Ook het rapport ”Met andere ogen” van onder anderen wegbereider René Peeters breekt een lans voor het verbreden van het schoolteam. Zijn eerste advies is om te proberen tijdig in te schatten wat een kind nodig heeft en waar nodig laagdrempelige ondersteuning te bieden. Het is dan van belang dat de juiste expertise voorhanden is, dicht bij het kind.
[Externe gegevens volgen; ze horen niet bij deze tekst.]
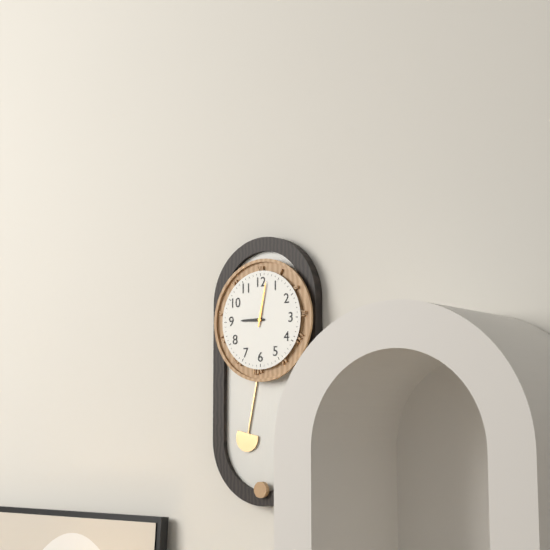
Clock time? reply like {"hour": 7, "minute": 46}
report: {"hour": 9, "minute": 2}
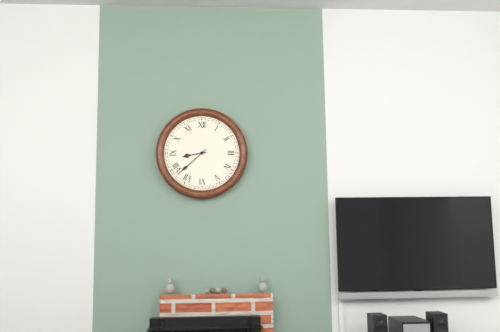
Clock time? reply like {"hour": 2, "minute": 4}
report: {"hour": 8, "minute": 38}
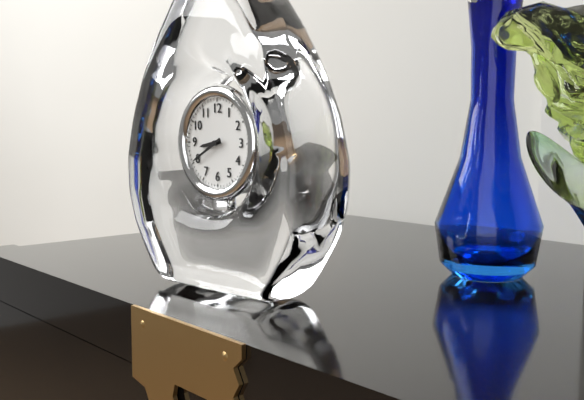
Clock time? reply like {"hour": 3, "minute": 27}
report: {"hour": 8, "minute": 40}
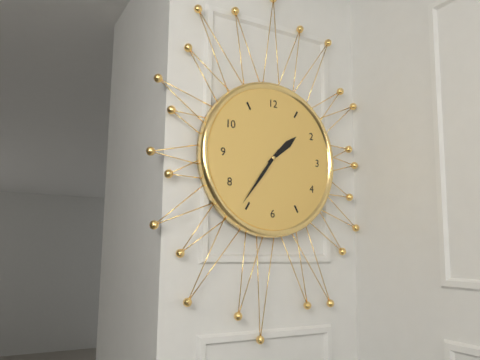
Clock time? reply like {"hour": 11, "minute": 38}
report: {"hour": 1, "minute": 36}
De leerkracht kan dit niet altijd alleen, het verbreden van teams met andere expertises is daarom zinvol. De samenstelling van de bredere teams zal overal anders zijn en moet daarom op kindniveau worden bepaald. Investeren in kwaliteit en expertise aan de voorkant leidt tot preventie in twee richtingen: meer lichte in plaats van zware jeugdhulp en versnelde opschaling bij ernstige problematiek.
Stress op school
Het Unicef-rapport ”Geluk onder Druk” meldt dat 25 procent van de Nederlandse jongeren van 10 tot 18 jaar de meeste stress ervaart door school. Zeker voor kinderen bij wie het allemaal niet vanzelf gaat, is het belangrijk om te kijken of het (overvolle) onderwijsprogramma met allerlei extra ondersteuning wel passend is. Soms is het juist passend dat een kind bepaalde dagdelen thuis of in de nabije omgeving bezig is. De leerresultaten kunnen dan (door een verbeterd welbevinden) een stijgende lijn laten zien!
A. G. J. van Berkum is manager Jeugd en gezin KOC Diensten, G. R. van Leeuwen is bestuurder SWV Berséba.